#### The task:
Reproduce verbatim the lines in the listing below, starting with the line that contains "text 85. Kolegijos" and continuing through the line that contains "text 81. Kolegijoje".

#### Material:
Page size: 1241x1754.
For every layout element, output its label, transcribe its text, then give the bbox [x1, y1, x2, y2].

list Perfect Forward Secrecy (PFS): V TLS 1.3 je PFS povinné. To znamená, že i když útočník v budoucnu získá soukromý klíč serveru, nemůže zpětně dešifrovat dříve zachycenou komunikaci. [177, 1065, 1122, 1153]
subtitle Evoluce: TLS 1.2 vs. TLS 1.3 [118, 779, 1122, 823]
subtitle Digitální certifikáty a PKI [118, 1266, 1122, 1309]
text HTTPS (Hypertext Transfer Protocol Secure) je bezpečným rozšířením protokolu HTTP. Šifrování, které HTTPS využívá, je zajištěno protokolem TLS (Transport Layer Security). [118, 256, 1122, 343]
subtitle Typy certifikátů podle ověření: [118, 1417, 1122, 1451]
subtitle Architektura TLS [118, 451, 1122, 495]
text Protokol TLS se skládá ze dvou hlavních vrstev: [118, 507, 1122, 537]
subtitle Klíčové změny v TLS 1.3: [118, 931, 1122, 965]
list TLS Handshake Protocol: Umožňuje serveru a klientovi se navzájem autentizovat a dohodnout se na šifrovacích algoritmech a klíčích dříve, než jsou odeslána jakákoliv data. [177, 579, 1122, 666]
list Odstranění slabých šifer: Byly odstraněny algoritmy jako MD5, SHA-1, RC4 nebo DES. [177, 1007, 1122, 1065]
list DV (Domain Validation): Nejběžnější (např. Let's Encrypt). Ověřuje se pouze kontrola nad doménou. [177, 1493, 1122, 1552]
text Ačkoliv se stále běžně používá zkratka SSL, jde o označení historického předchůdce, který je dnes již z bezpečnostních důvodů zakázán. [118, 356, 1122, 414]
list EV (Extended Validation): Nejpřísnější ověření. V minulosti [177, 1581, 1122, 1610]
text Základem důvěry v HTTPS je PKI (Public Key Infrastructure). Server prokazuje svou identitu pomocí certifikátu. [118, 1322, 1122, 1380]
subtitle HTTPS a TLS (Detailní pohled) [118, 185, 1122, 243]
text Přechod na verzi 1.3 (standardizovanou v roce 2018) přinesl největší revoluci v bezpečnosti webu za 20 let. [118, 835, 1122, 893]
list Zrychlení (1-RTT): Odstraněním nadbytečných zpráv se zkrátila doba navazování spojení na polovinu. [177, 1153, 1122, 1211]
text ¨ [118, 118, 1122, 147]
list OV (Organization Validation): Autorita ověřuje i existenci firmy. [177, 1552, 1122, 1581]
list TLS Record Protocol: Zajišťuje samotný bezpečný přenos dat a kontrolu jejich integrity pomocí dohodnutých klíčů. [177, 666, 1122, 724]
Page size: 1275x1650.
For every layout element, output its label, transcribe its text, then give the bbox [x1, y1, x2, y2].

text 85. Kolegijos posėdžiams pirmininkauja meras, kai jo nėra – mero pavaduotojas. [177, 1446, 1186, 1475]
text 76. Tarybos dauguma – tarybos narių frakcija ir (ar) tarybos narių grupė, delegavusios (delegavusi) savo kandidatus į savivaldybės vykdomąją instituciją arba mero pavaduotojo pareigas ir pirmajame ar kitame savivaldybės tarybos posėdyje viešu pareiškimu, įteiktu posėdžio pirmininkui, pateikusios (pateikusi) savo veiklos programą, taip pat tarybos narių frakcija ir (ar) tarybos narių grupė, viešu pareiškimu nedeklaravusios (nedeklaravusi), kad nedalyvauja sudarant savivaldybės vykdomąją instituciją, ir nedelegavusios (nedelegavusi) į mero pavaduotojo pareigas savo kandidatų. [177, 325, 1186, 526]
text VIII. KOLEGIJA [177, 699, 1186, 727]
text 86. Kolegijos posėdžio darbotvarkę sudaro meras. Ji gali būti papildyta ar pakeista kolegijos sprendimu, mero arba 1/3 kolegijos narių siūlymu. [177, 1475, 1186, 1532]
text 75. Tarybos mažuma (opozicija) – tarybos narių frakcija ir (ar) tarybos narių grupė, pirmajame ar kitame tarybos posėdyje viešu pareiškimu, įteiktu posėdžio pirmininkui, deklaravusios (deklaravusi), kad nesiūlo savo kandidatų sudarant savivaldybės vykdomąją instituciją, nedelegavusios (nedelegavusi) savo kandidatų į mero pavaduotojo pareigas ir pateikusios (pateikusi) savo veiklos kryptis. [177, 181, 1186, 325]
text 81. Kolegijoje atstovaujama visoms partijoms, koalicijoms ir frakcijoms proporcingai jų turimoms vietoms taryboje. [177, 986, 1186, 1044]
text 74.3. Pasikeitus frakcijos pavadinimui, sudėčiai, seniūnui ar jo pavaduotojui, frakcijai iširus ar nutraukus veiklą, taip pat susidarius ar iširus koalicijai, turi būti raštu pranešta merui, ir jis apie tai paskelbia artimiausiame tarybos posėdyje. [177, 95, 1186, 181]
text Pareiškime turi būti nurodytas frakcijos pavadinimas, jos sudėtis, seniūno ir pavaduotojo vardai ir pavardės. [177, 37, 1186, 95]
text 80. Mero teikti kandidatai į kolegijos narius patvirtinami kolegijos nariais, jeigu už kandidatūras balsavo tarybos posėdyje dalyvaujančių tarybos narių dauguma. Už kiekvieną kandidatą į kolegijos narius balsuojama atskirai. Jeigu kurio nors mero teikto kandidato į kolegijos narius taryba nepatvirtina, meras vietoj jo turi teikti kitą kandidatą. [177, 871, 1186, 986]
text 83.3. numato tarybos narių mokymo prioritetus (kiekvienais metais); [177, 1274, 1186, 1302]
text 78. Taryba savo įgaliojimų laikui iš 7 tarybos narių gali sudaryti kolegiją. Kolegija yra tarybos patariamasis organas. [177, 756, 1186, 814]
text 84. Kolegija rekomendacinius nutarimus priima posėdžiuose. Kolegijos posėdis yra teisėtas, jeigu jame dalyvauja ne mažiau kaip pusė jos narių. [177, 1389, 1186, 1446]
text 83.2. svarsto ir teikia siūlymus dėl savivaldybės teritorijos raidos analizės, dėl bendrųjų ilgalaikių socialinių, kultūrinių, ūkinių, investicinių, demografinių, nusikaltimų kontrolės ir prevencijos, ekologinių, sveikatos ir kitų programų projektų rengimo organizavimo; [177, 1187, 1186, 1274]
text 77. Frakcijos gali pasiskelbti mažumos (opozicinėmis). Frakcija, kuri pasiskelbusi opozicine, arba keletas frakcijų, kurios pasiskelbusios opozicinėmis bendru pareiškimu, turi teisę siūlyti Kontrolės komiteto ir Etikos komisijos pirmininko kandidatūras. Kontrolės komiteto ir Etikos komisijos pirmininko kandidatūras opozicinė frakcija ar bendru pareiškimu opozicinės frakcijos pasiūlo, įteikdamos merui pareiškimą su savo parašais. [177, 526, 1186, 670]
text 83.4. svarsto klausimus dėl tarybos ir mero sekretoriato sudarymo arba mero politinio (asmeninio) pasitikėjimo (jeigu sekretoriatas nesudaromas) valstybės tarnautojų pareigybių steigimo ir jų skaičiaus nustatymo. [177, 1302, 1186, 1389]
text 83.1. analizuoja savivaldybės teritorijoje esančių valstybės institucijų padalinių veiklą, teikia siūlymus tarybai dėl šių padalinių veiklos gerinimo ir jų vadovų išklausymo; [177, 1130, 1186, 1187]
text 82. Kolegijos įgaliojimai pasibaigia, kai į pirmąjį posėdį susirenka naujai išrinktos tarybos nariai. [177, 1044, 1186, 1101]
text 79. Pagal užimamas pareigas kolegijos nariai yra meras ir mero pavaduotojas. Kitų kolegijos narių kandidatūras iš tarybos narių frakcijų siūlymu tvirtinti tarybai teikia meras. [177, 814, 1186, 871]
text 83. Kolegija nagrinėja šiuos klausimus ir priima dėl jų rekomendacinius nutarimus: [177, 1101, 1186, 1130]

#### Exercise result:
text 85. Kolegijos posėdžiams pirmininkauja meras, kai jo nėra – mero pavaduotojas. [177, 1446, 1186, 1475]
text 76. Tarybos dauguma – tarybos narių frakcija ir (ar) tarybos narių grupė, delegavusios (delegavusi) savo kandidatus į savivaldybės vykdomąją instituciją arba mero pavaduotojo pareigas ir pirmajame ar kitame savivaldybės tarybos posėdyje viešu pareiškimu, įteiktu posėdžio pirmininkui, pateikusios (pateikusi) savo veiklos programą, taip pat tarybos narių frakcija ir (ar) tarybos narių grupė, viešu pareiškimu nedeklaravusios (nedeklaravusi), kad nedalyvauja sudarant savivaldybės vykdomąją instituciją, ir nedelegavusios (nedelegavusi) į mero pavaduotojo pareigas savo kandidatų. [177, 325, 1186, 526]
text VIII. KOLEGIJA [177, 699, 1186, 727]
text 86. Kolegijos posėdžio darbotvarkę sudaro meras. Ji gali būti papildyta ar pakeista kolegijos sprendimu, mero arba 1/3 kolegijos narių siūlymu. [177, 1475, 1186, 1532]
text 75. Tarybos mažuma (opozicija) – tarybos narių frakcija ir (ar) tarybos narių grupė, pirmajame ar kitame tarybos posėdyje viešu pareiškimu, įteiktu posėdžio pirmininkui, deklaravusios (deklaravusi), kad nesiūlo savo kandidatų sudarant savivaldybės vykdomąją instituciją, nedelegavusios (nedelegavusi) savo kandidatų į mero pavaduotojo pareigas ir pateikusios (pateikusi) savo veiklos kryptis. [177, 181, 1186, 325]
text 81. Kolegijoje atstovaujama visoms partijoms, koalicijoms ir frakcijoms proporcingai jų turimoms vietoms taryboje. [177, 986, 1186, 1044]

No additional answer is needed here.